Well, today makes it a month since I quit smoking cold turkey (yum, cold turkey). I had smoked for 20 years, quit for 10 years, then started again a week before we left for the UK in 2011. We were going to see friend who was dying of cancer and for whatever reason I had to have my cancer sticks. I am currently using something new to take the edge off. I believe it is called Heroin. But seriously, I have heard that Nicotine is more addictive than Heroin although the receptor pathway seems different.
Nicotine is a potent stimulant and parasympathomimetic alkaloid found in the nightshade family of plants. Nicotine acts as an exogenous receptor agonist at most nicotinic acetylcholine receptors (nAChRs), except at two nicotinic receptor subunits(nAChRα9 and nAChRα10) where it acts as a receptor antagonist.
Nicotine constitutes approximately 0.6–3.0% of the dry weight of tobacco. Usually consistent concentrations of nicotine varying from 2–7 µg/kg (20–70 millionths of a percent wet weight) are found in the edible family Solanaceae, such as potatoes, tomatoes, and eggplant. Some research indicates that the contribution of nicotine obtained from food is substantial in comparison to inhalation of second-hand smoke. Others consider nicotine obtained from food to be trivial unless exceedingly high amounts of certain vegetables are eaten. It functions as an antiherbivore chemical; consequently, nicotine was widely used as an insecticide in the past, and neonicotinoids, such as imidacloprid, are widely used.

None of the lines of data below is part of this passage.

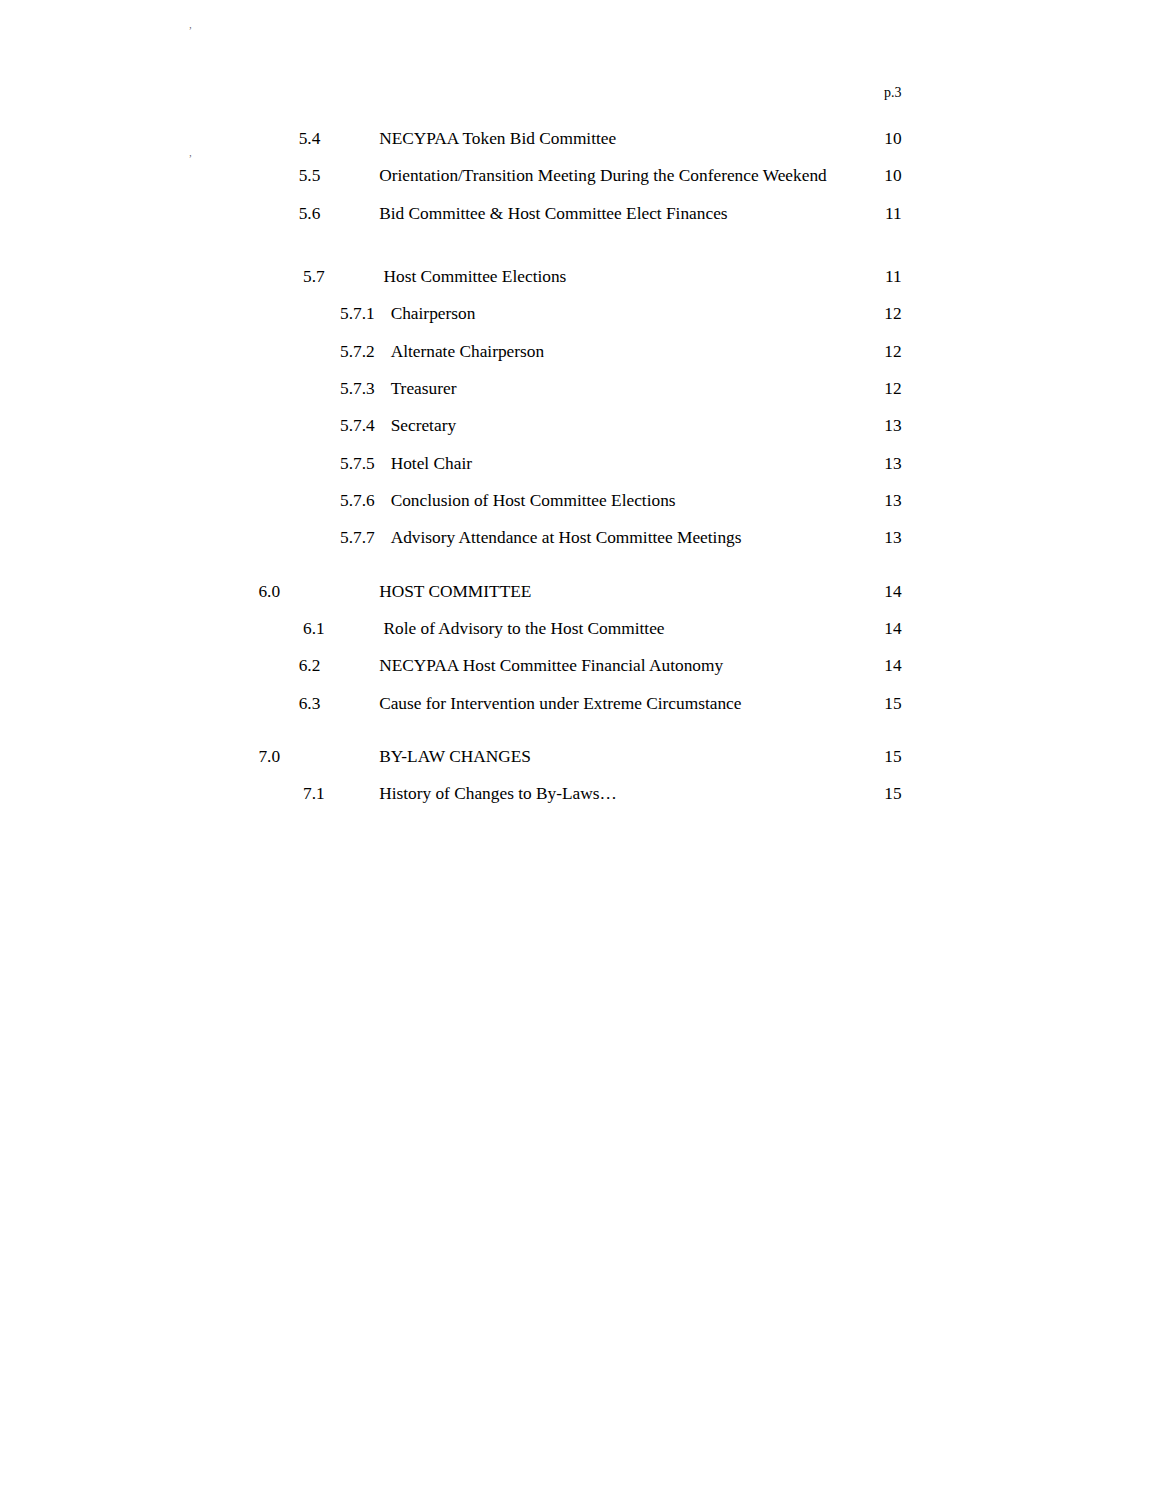,
,
p.3
| 5.4 | NECYPAA Token Bid Committee | 10 |
| 5.5 | Orientation/Transition Meeting During the Conference Weekend | 10 |
| 5.6 | Bid Committee & Host Committee Elect Finances | 11 |
| 5.7 | Host Committee Elections | 11 |
| 5.7.1 | Chairperson | 12 |
| 5.7.2 | Alternate Chairperson | 12 |
| 5.7.3 | Treasurer | 12 |
| 5.7.4 | Secretary | 13 |
| 5.7.5 | Hotel Chair | 13 |
| 5.7.6 | Conclusion of Host Committee Elections | 13 |
| 5.7.7 | Advisory Attendance at Host Committee Meetings | 13 |
| 6.0 | HOST COMMITTEE | 14 |
| 6.1 | Role of Advisory to the Host Committee | 14 |
| 6.2 | NECYPAA Host Committee Financial Autonomy | 14 |
| 6.3 | Cause for Intervention under Extreme Circumstance | 15 |
| 7.0 | BY-LAW CHANGES | 15 |
| 7.1 | History of Changes to By-Laws… | 15 |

Nicotine is highly addictive. It is one of the most commonly abused drugs. An average cigarette yields about 2 mg of absorbed nicotine, while high amounts can be harmful. Nicotine induces both behavioral stimulation and anxiety in animals.Nicotine addiction involves drug-reinforced behavior, compulsive use, and relapse following abstinence. Nicotine dependenceinvolves tolerance, sensitization, physical dependence, and psychological dependence. Nicotine dependency causes distress. Nicotine withdrawal symptoms include depressed mood, stress, anxiety, irritability, difficulty concentrating, and sleep disturbances. Mild nicotine withdrawal symptoms are measurable in unrestricted smokers, who experience normal moods only as their blood nicotine levels peak, with each cigarette. On quitting, withdrawal symptoms worsen sharply, then gradually improve to a normal state.
When taken orally, Heroin undergoes extensive first-pass metabolism via deacetylation, making it a prodrug for the systemic delivery of morphine. When the drug is injected, however, it avoids this first-pass effect, very rapidly crossing the blood–brain barrier because of the presence of the acetyl groups, which render it much more fat soluble than morphine itself. Once in the brain, it then is deacetylated variously into the inactive 3-monoacetylmorphine and the active 6-monoacetylmorphine (6-MAM), and then to morphine, which bind to μ-opioid receptors, resulting in the drug's euphoric, analgesic (pain relief), and anxiolytic (anti-anxiety) effects; heroin itself exhibits relatively low affinity for the μ receptor. Analgesia follows from the activation its G-protein coupled receptor, which indirectly hyperpolarize of the neurone, reduce the release of nociceptive neurotransmitters, and hence cause analgesia and increased pain tolerance.
Unlike hydromorphone and oxymorphone, however, administered intravenously, heroin creates a larger histamine release, similar to morphine, resulting in the feeling of a greater subjective "body high" to some, but also instances of pruritus (itching) when they first start using.
Normally GABA, released from inhibitory neurones, inhibits the release of dopamine. Opiates, like heroin and morphine, decrease the inhibitory activity of such neurones. This causes increased release of dopamine in the brain which is the reason for euphoric and rewarding effects of heroin.
Both morphine and 6-MAM are μ-opioid agonists that bind to receptors present throughout the brain, spinal cord, and gut of all mammals. The μ-opioid receptor also binds endogenous opioid peptides such as β-endorphin, Leu-enkephalin, and Met-enkephalin. Repeated use of heroin results in a number of physiological changes, including an increase in the production of μ-opioid receptors (upregulation). These physiological alterations lead to tolerance and dependence, so that stopping heroin use results in uncomfortable symptoms including pain, anxiety, muscle spasms, and insomnia called the opioid withdrawal syndrome. Depending on usage it has an onset 4–24 hours after the last dose of heroin. Morphine also binds to δ- and κ-opioid receptors.
Edited by fahrquad, 18 February 2019 - 08:37 PM.